### The problem
Since the pictures are not wanted, reproduce only the rest of the records, exactly as given.

### Dataset records
....

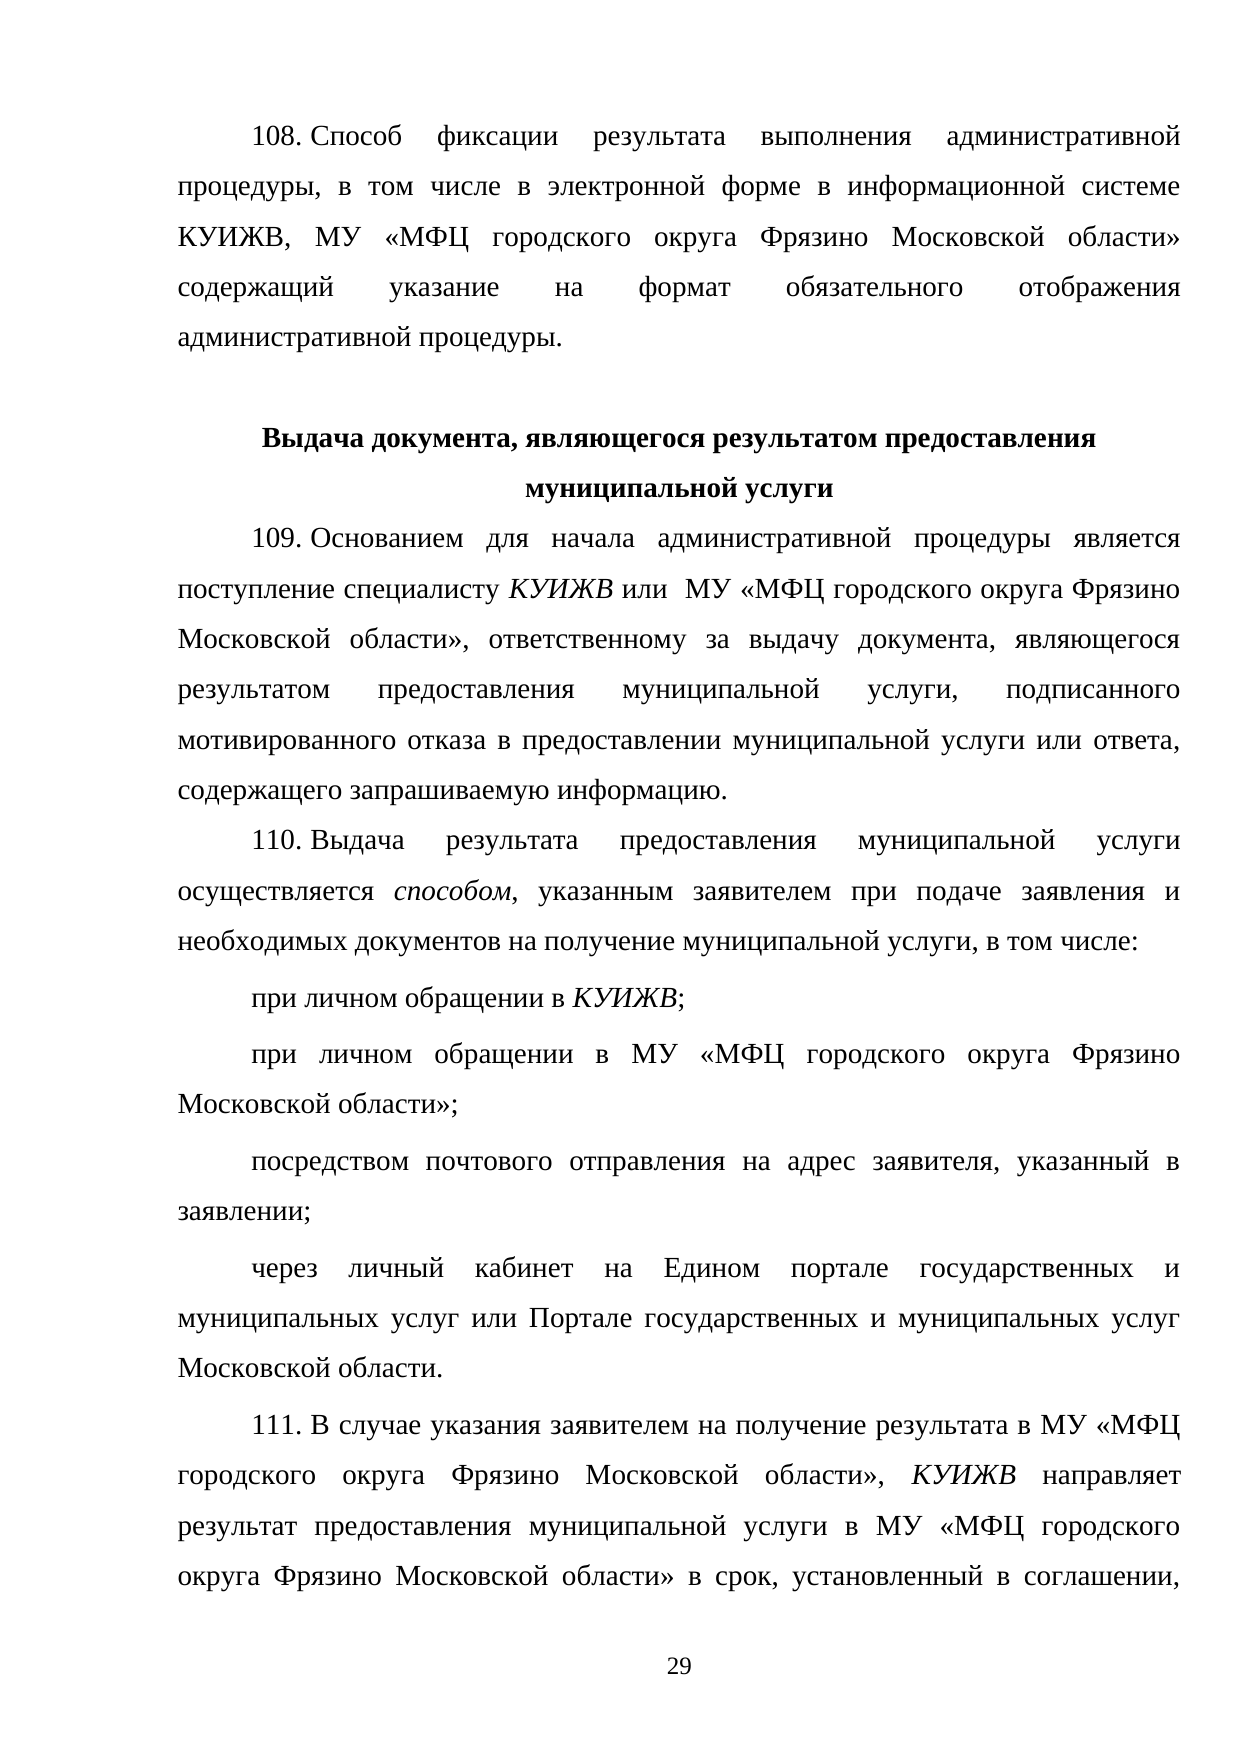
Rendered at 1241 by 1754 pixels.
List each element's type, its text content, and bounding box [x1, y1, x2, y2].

list Способ фиксации результата выполнения административной процедуры, в том числе в электронной форме в информационной системе КУИЖВ, МУ «МФЦ городского округа Фрязино Московской области» содержащий указание на формат обязательного отображения административной процедуры. [177, 118, 1181, 353]
text через личный кабинет на Едином портале государственных и муниципальных услуг или Портале государственных и муниципальных услуг Московской области. [177, 1250, 1181, 1384]
list Выдача результата предоставления муниципальной услуги осуществляется способом, указанным заявителем при подаче заявления и необходимых документов на получение муниципальной услуги, в том числе: [177, 822, 1181, 957]
text Выдача документа, являющегося результатом предоставления муниципальной услуги [177, 420, 1181, 504]
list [177, 1407, 1181, 1592]
text при личном обращении в МУ «МФЦ городского округа Фрязино Московской области»; [177, 1036, 1181, 1120]
text посредством почтового отправления на адрес заявителя, указанный в заявлении; [177, 1143, 1181, 1227]
list Основанием для начала административной процедуры является поступление специалисту КУИЖВ или МУ «МФЦ городского округа Фрязино Московской области», ответственному за выдачу документа, являющегося результатом предоставления муниципальной услуги, подписанного мотивированного отказа в предоставлении муниципальной услуги или ответа, содержащего запрашиваемую информацию. [177, 521, 1181, 806]
text при личном обращении в КУИЖВ; [177, 980, 1181, 1013]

....

### Your response
Rendered at 1241 by 1754 pixels.
List each element's type, its text content, and bounding box [x1, y1, x2, y2].

list Способ фиксации результата выполнения административной процедуры, в том числе в электронной форме в информационной системе КУИЖВ, МУ «МФЦ городского округа Фрязино Московской области» содержащий указание на формат обязательного отображения административной процедуры. [177, 118, 1181, 353]
text через личный кабинет на Едином портале государственных и муниципальных услуг или Портале государственных и муниципальных услуг Московской области. [177, 1250, 1181, 1384]
list Выдача результата предоставления муниципальной услуги осуществляется способом, указанным заявителем при подаче заявления и необходимых документов на получение муниципальной услуги, в том числе: [177, 822, 1181, 957]
text Выдача документа, являющегося результатом предоставления муниципальной услуги [177, 420, 1181, 504]
list [177, 1407, 1181, 1592]
text при личном обращении в МУ «МФЦ городского округа Фрязино Московской области»; [177, 1036, 1181, 1120]
text посредством почтового отправления на адрес заявителя, указанный в заявлении; [177, 1143, 1181, 1227]
list Основанием для начала административной процедуры является поступление специалисту КУИЖВ или МУ «МФЦ городского округа Фрязино Московской области», ответственному за выдачу документа, являющегося результатом предоставления муниципальной услуги, подписанного мотивированного отказа в предоставлении муниципальной услуги или ответа, содержащего запрашиваемую информацию. [177, 521, 1181, 806]
text при личном обращении в КУИЖВ; [177, 980, 1181, 1013]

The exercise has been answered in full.